The SAMWU proposal challenges the government's motivations for privatisation and the implementation of such policies. They argue that there is nothing inherently inefficient about the public sector, that prevents it from being cost-effective, or denies it the capacity to use new technology. While they recognize that the private sector's financial advantages make it appear to be an attractive service provider, they have identified a number of other sources of financing which need to be investigated. These alternatives include re-prioritising budgets, cross-subsidising services from the rich to the poor, and a Local Government Solidarity Fund. For public sector delivery to be successful though, both central and local governments must be willing to put resources into developing plans for it.

Mobilising support

In Nelspruit, SAMWU has mobilised support for its position by engaging local political structures. To date, it has garnered the support of COSATU, SACP (South African Communist Party) and SANCO (South African National Civics Organization) in the region. By meeting with ANC provincial structures and the Nelspruit ANC councillors, SAMWU obtained a commitment that the final decision on contracting out the water services will be delayed until SAMWU's proposal has received further consideration.

SAMWU's pilot projects are part of a broader campaign against privatisation. Notwithstanding COSATU's acceptance that restructuring state assets should "consider all forms of ownership-nationalisation, privatisation where necessary, joint venture, opening up new entities and partnerships between the state and private sector", it has committed its support to the SAMWU campaign. A resolution to " campaign against the current moves which aim to privatise the provision of basic services such as water and electricity" was taken at a policy conference this May.

SAMWU also has received some support for its campaign at the National Labour Relations Forum For Local Government (NLRFLG) which brings together organised labour (SAMWU and IMATU) and organised employers (SALGA - South African Local Government Association). A June 1997 resolution supported local government service delivery as the preferred form. While SALGA could not commit to stopping its members from continuing with privatisation processes already underway, the NLRFLG agreed to a process to develop plans for public sector delivery of services.

Conclusion

The move towards public/private partnerships must be understood as one of the features of globalization - which includes: an overriding belief in the effectiveness of the unfettered market, emphasising the need for both countries and cities to be internationally competitive, with decentralised service delivery and liberalised economies. In this context, public/private partnerships have become an accepted form of service delivery: international capital and their governments portray them as neutral development tools. However, they must be viewed as a form of privatisation, and as partnerships which promote the interests of capital, especially transnational companies, rather than workers and communities. These market-based economic activities do not offer "free choice" to communities with little money.
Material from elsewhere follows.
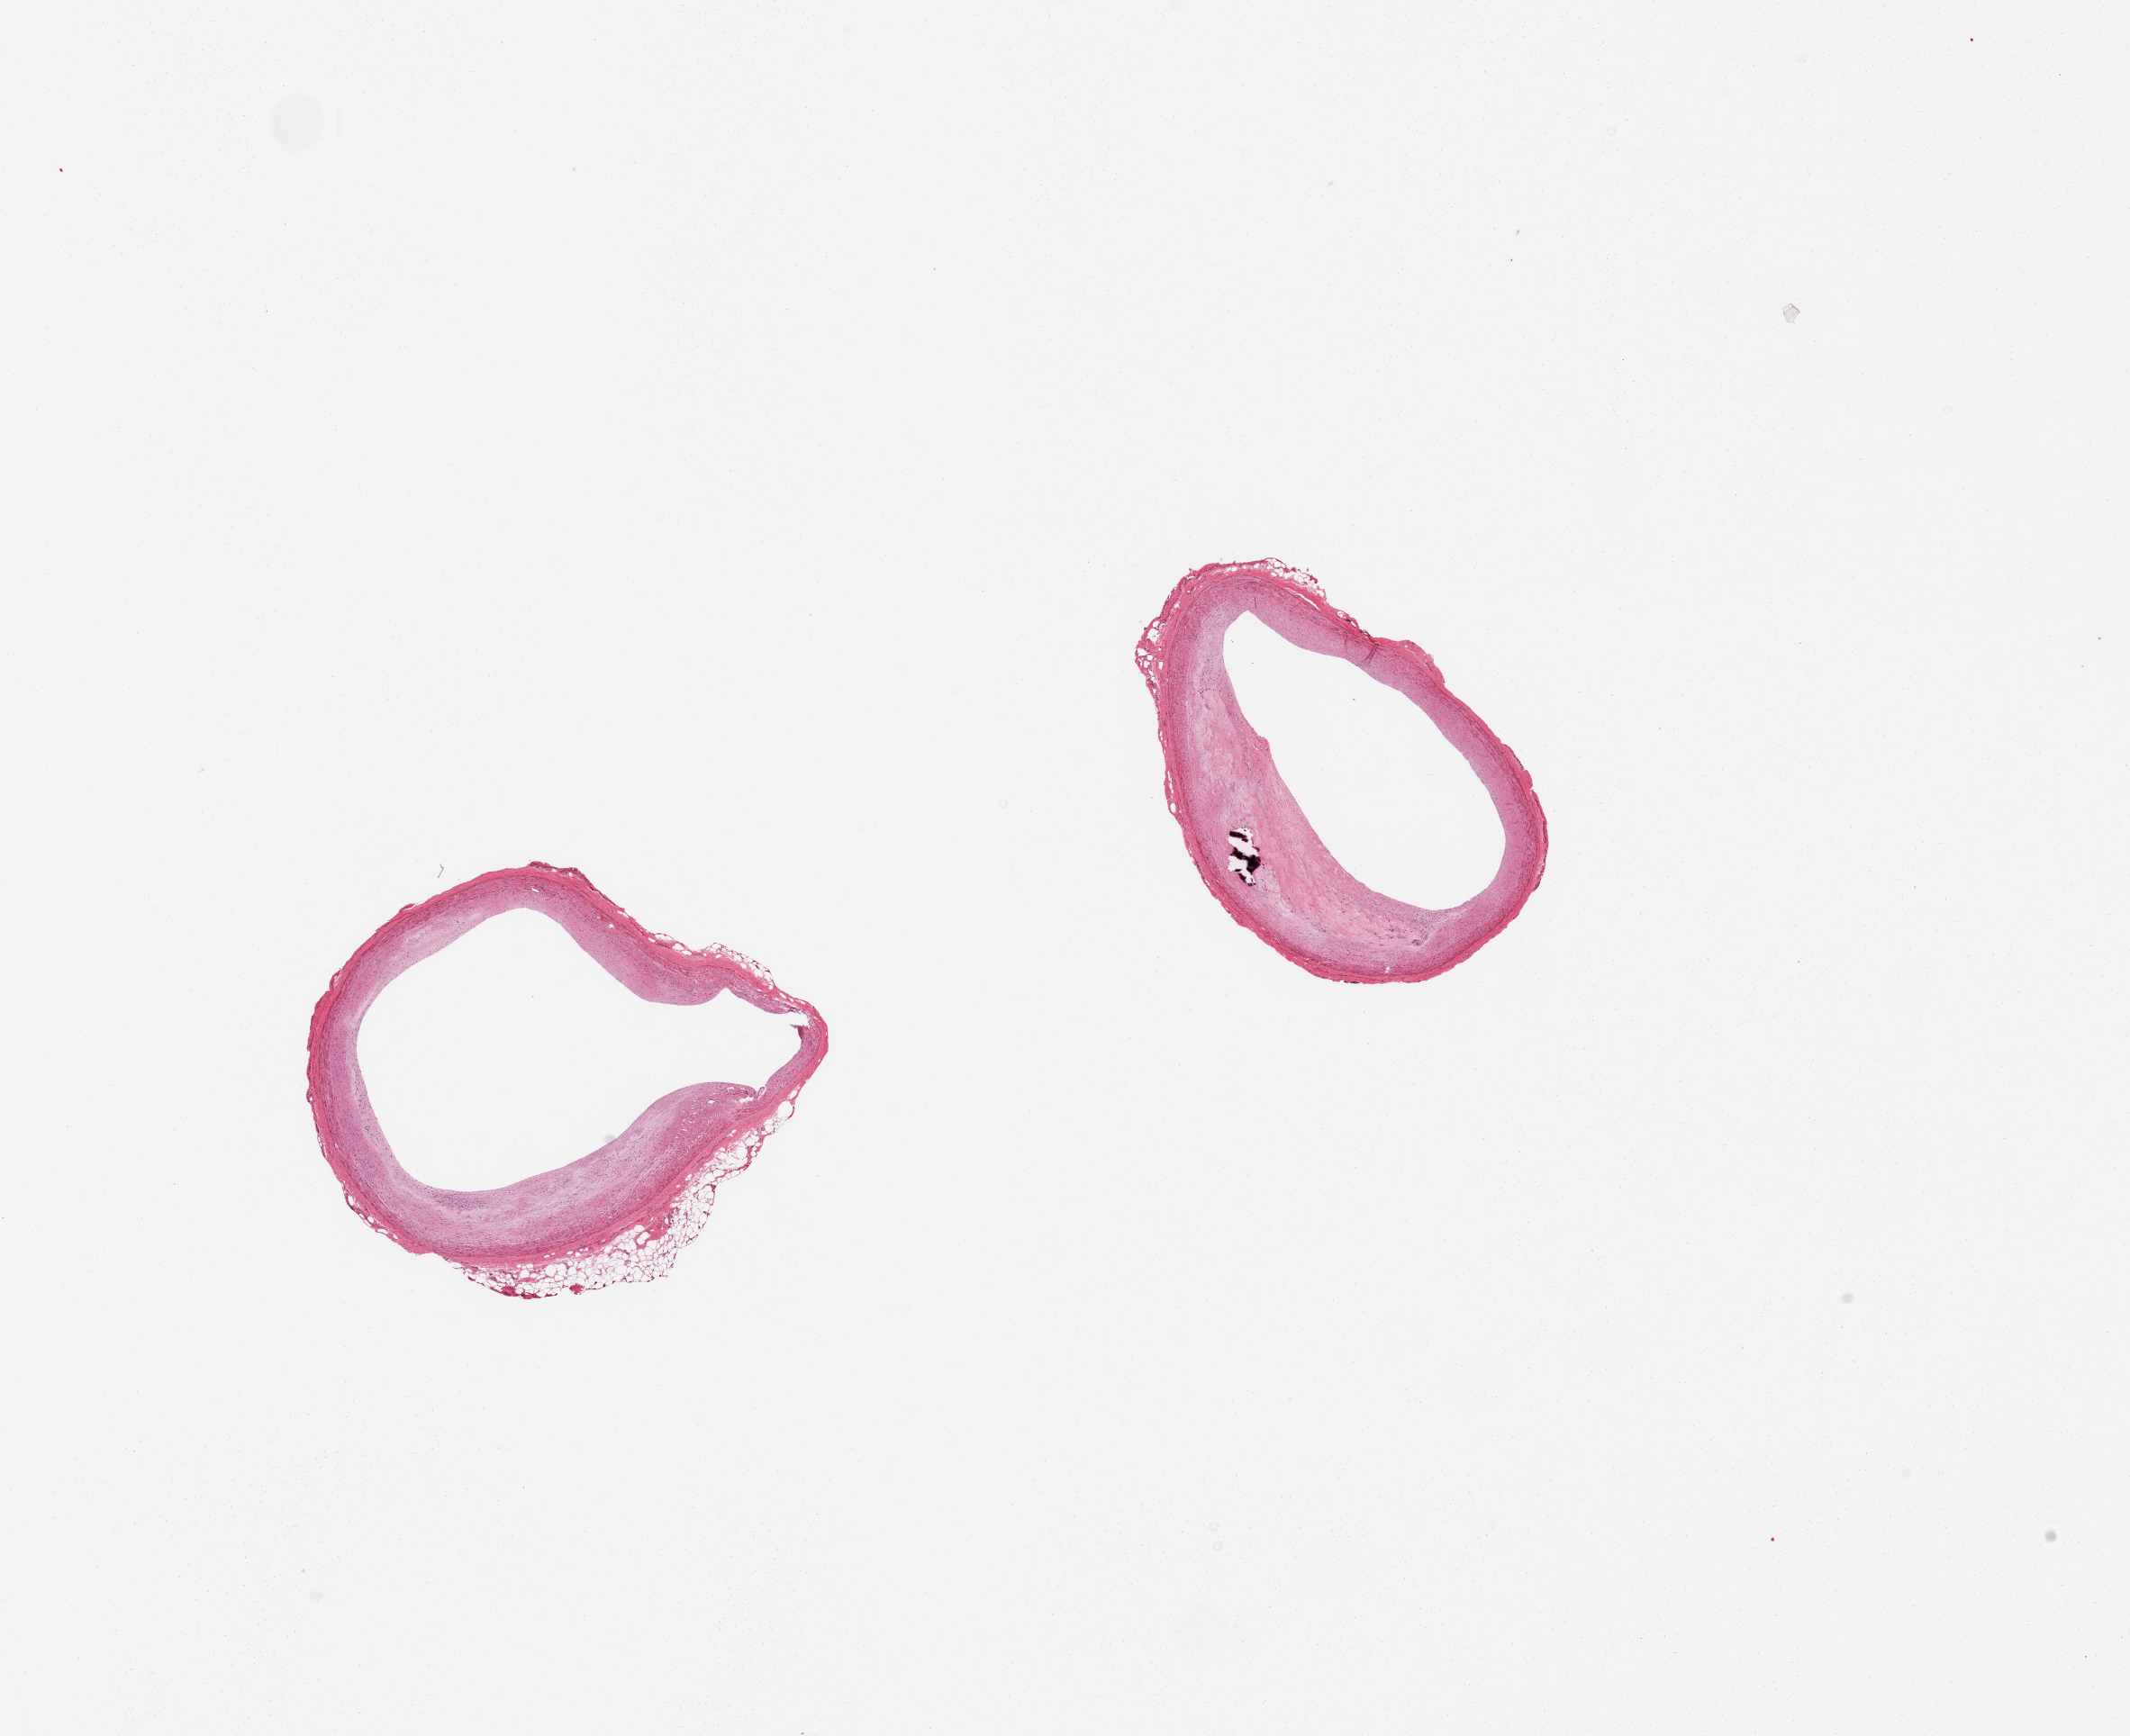
Haematoxylin and eosin whole-slide image — low-resolution overview of the scanned area, about 18.7 x 15.2 mm, PAXgene-fixed paraffin-embedded (PFPE) section, target tissue: coronary artery, tissue donor sample. Donor sex: male.
Pathologist's review note for this sample: 2 pieces, moderate atherosis, focally calcified, ~40-50% luminal occlusion.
In rejecting the governments argument that public/private partnerships are necessary to help meet the developmental needs of South Africa, and in mobilising a campaign against privatisation, SAMWU has delayed their implementation and forced the issue of public sector delivery onto the agenda. Perhaps the most important aspect of the SAMWU campaign is that it counters the argument that there is no alternative to privatisation. SAMWU cannot battle privatisation alone, however. The possibility of effectively shifting local government service delivery rests on the extent to which they are able to mobilise sufficient support - both from the labour movement as a whole and from the affected communities.